• **Problem statement**:
Reproduce, word for word, the lines from the one that contains "Which slice is the largest?" through the one that contains "What is the value", including both of those lines.

• **Entries shown**:
──────────

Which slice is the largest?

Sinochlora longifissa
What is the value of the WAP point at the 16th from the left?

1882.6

──────────

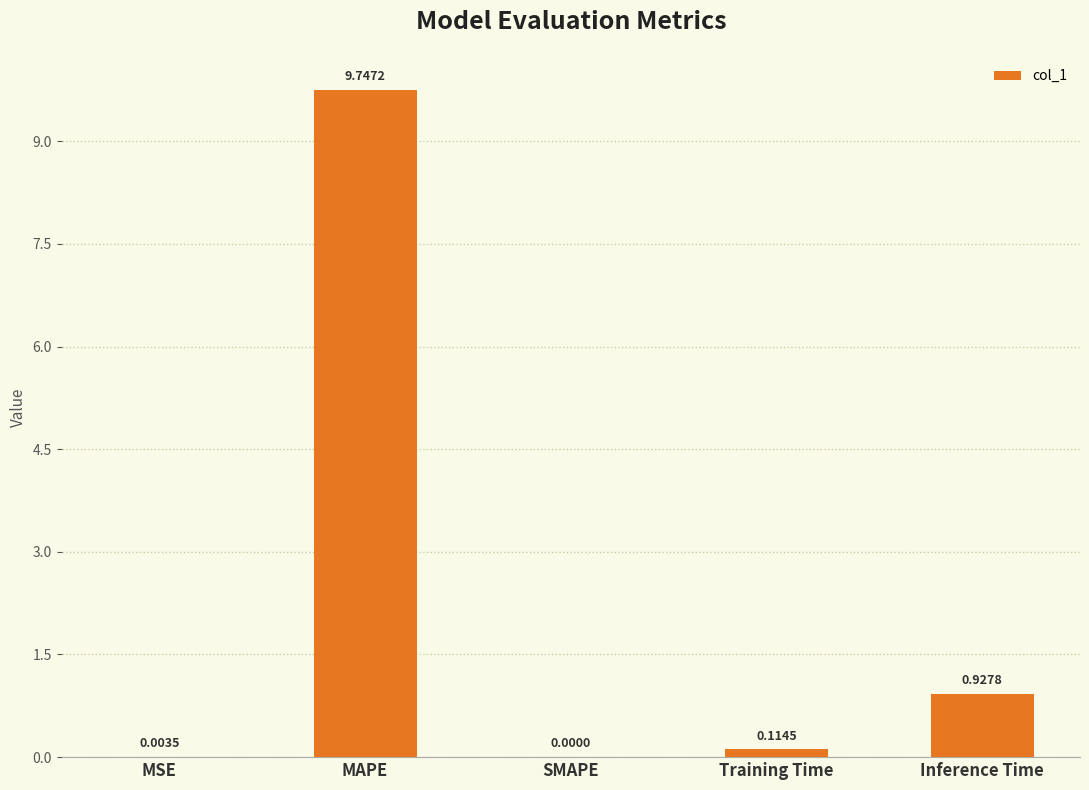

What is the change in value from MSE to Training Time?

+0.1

──────────

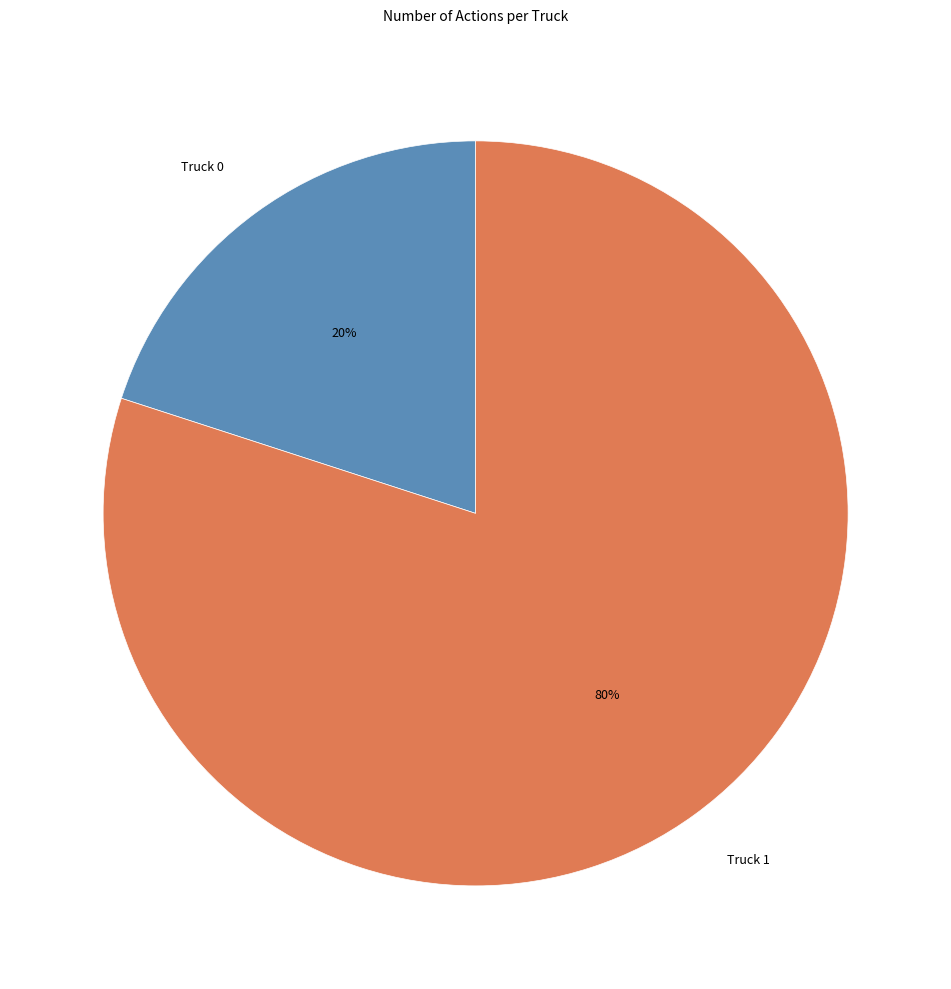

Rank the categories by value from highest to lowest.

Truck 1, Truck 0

──────────

• **Exercise solution**:
Which slice is the largest?

Sinochlora longifissa
What is the value of the WAP point at the 16th from the left?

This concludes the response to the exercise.